It is still not clear whether hypoxia HP responses could have predominantly engaged com mon sellekchem or different mechanisms in different regions. One previous study, using a neonatal rat hypoxia precondi tioning model, showed differential molecular responses in neocortex, hippocampus, striatum and thalamus, even though HP produced similar protection in these regions. Thus, our current study further examined the regional response to HP systemically at the geno mic level to determine whether there were common as well as region specific responses to hypoxia in the brain. Our study examined both time and region dependent transcriptional responses induced by HP in the adult mouse brain. Besides hypoxia inducible factor, various nuclear receptor transcription factors have been found to play important roles in regulating both the region independent and region specific gene expression responses to HP.

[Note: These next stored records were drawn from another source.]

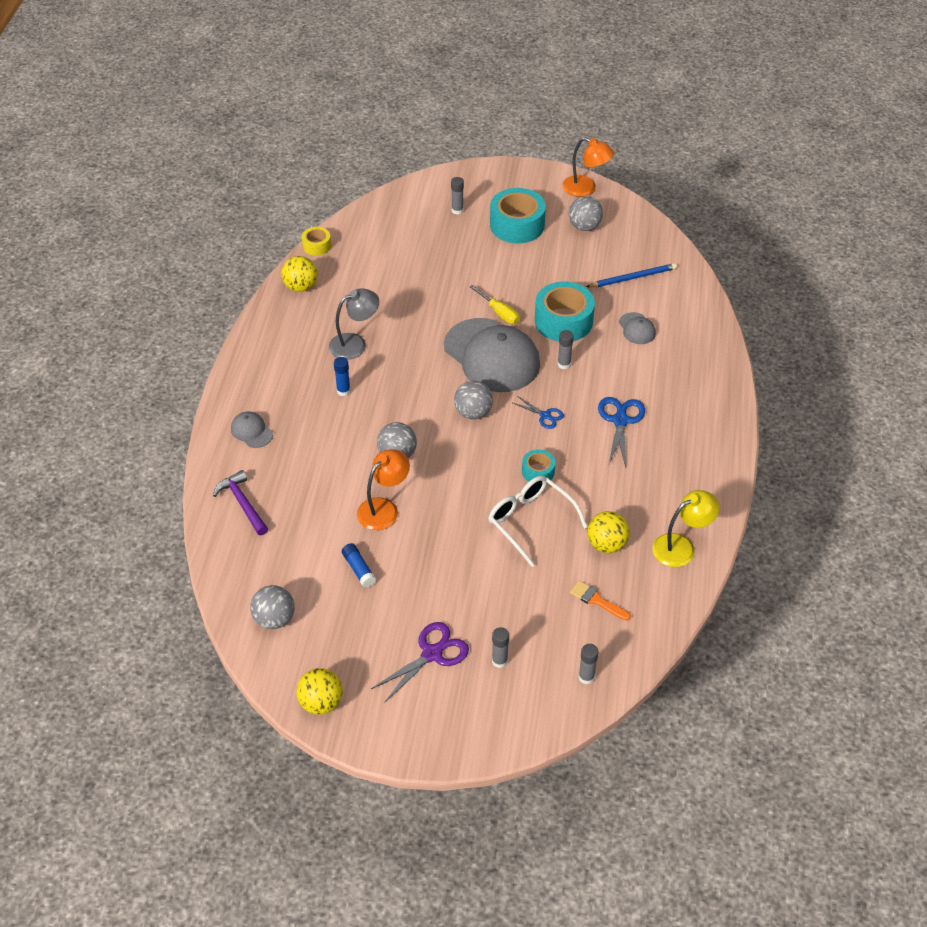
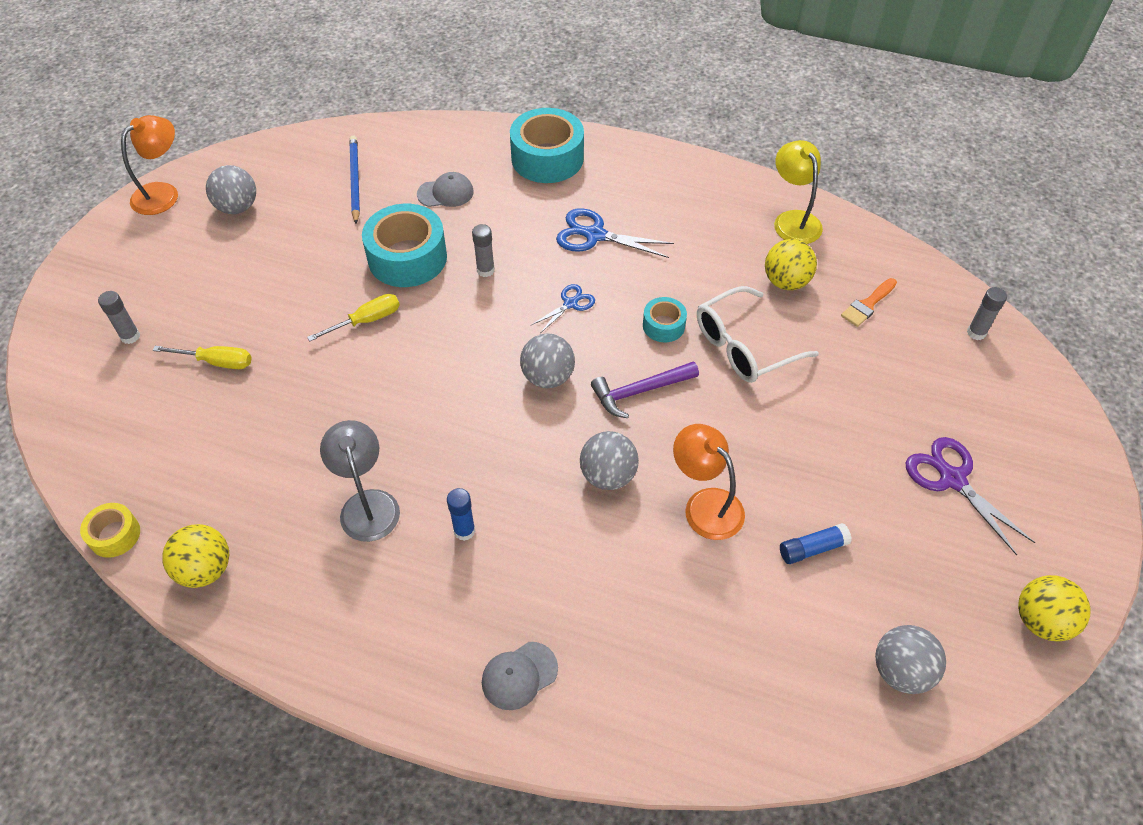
camera: 80 degrees left, 5 degrees up
purple hammer [213,470,268,535] -> purple hammer moved to [591,362,699,418]
grey cap [444,318,540,392] -> none
turquoise tape [490,188,546,243] -> turquoise tape moved to [510,108,584,183]
grey glue stick [492,627,509,668] -> none
none -> yellow screwdriver [153,346,252,369]

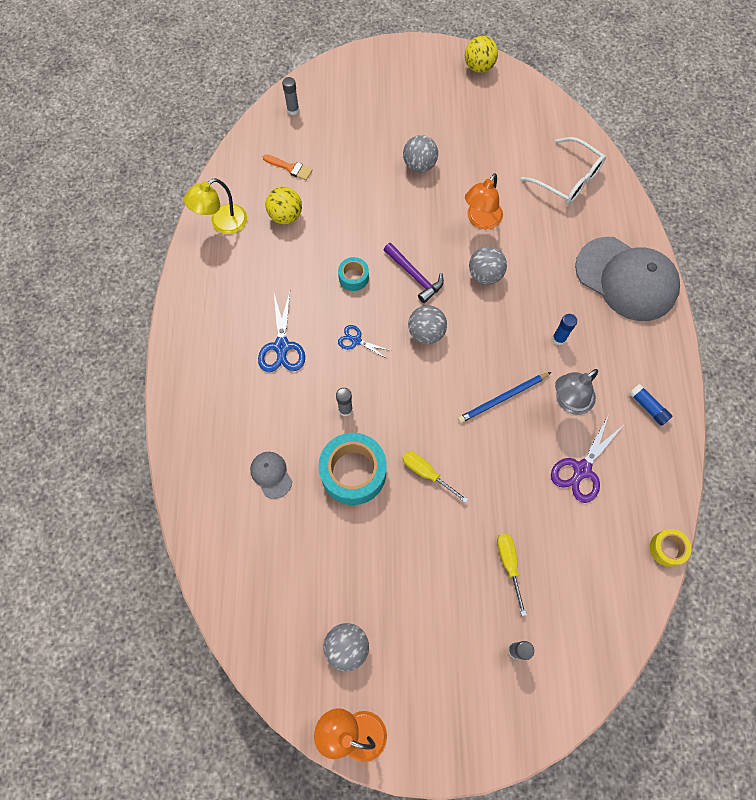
camera: 110 degrees left, 15 degrees up
yellow ball [162,524,229,588] -> none
blue pencil [349,136,360,224] -> blue pencil moved to [458,372,551,423]
grey cap [482,642,558,710] -> grey cap [575,237,680,321], size x2.36
turquoise tape [510,108,584,183] -> none
white glasses [697,286,819,383] -> white glasses moved to [521,137,606,205]
blue glue stick [780,523,852,564] -> blue glue stick moved to [629,384,672,426]
grey ball [875,625,946,694] -> grey ball moved to [403,135,438,172]
purple scissors [906,437,1035,556] -> purple scissors moved to [551,416,623,503]

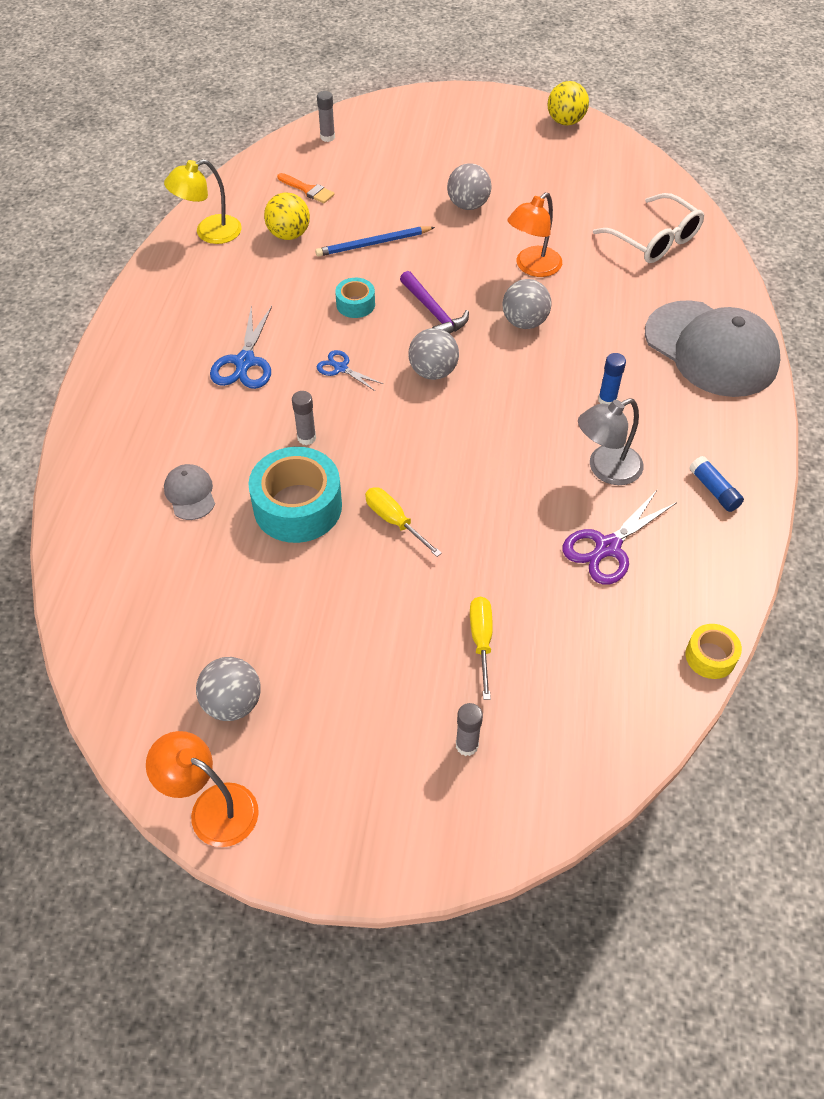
camera: 10 degrees right, 15 degrees down
blue pencil [458,372,551,423] -> blue pencil moved to [315,227,435,257]

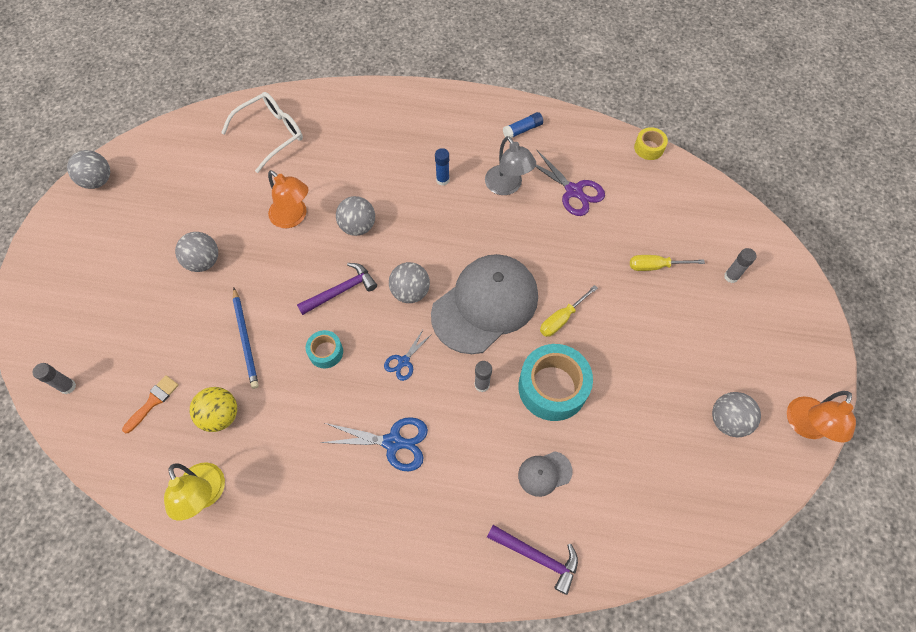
camera: 90 degrees left, 10 degrees up
yellow ball [548,81,589,125] -> grey ball [67,150,110,189]
grey cap [645,300,780,397] -> grey cap moved to [431,254,538,354]
none -> purple hammer [487,525,578,595]

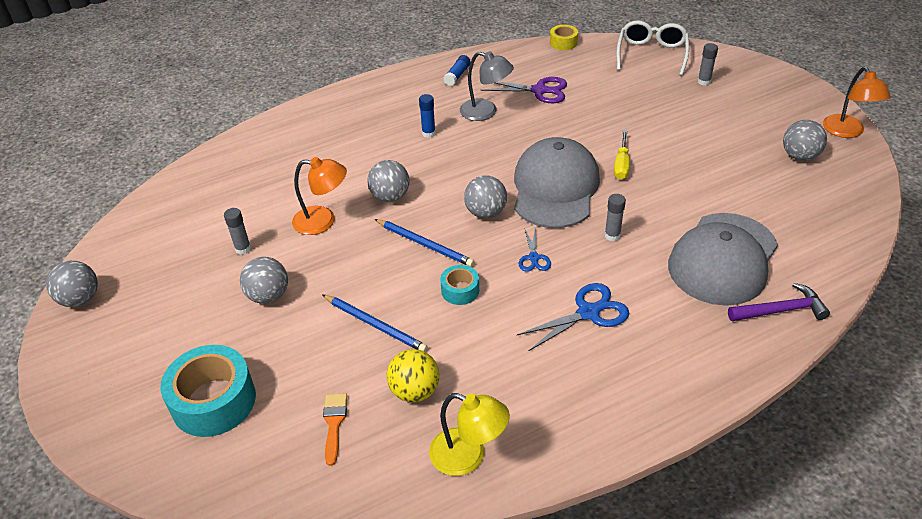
camera: 35 degrees left, 20 degrees down
grey glue stick [33,363,76,394] -> grey glue stick moved to [224,208,251,255]
white glasses [221,92,303,173] -> white glasses moved to [616,21,689,76]
purple hammer [297,263,377,315] -> blue pencil [375,219,474,267]
turquoise tape [518,344,593,421] -> turquoise tape moved to [161,345,256,437]
grey cap [518,451,572,497] -> grey cap [668,213,778,306], size x2.36
yellow screwdriver [630,255,705,271] -> none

Different brain region exhibited differ ential but coordinated responses Inhibitors,Modulators,Libraries in the forebrain, down regulation of gene expression was predominant during peak response period while the Inhibitors,Modulators,Libraries hindbrain, especially the cerebellum, demonstrated predominant up regulation responses to HP. Surprisingly, the cerebellum demon strated the most profound gene expression response among all regions and may play a pivotal role in the protective effect of HP in vivo. Results Many hypoxia Inhibitors,Modulators,Libraries regulated gene products are in the nucleus A one way ANOVA, corrected for multiple comparisons using a False Discovery Rate of 5%, yielded 2,324 tran scripts that changed 1. 5 fold or more in at least one brain region after HP treatment in adult C57BL 6 mice.
Many of these Inhibitors,Modulators,Libraries 8% O2 hypoxia regulated genes have unknown functions. For the well annotated hypoxia regulated transcripts, almost half of the gene products are located in the nucleus. Of these, many were transcriptional regulators. Hypoxia inducible transcription factor Of the 70 verified HIF 1a target genes, 17 changed expression in brain following hypoxia. Five of these genes Adm, Cdkn1a, Ddit4, Ets1, and Vegfa had a similar time course of expression changes in all brain regions, although the magnitudes of their expression were not the same across different regions. Inhibitors,Modulators,Libraries The other 12 HIF 1a target genes were differentially selleck chemicals Calcitriol regu lated in different brain regions. Though there were more than 2,000 genes regu lated following hypoxia, only 92 changed expression in all of the brain regions. Notably, 48% of these 92 genes were identified as potential HIF target genes by promoter analysis using the Genomatix Gene2pro moter analysis tool. Time course of gene expression regulation The total numbers of genes that had increased or decreased expression at each time point were summed for the entire brain.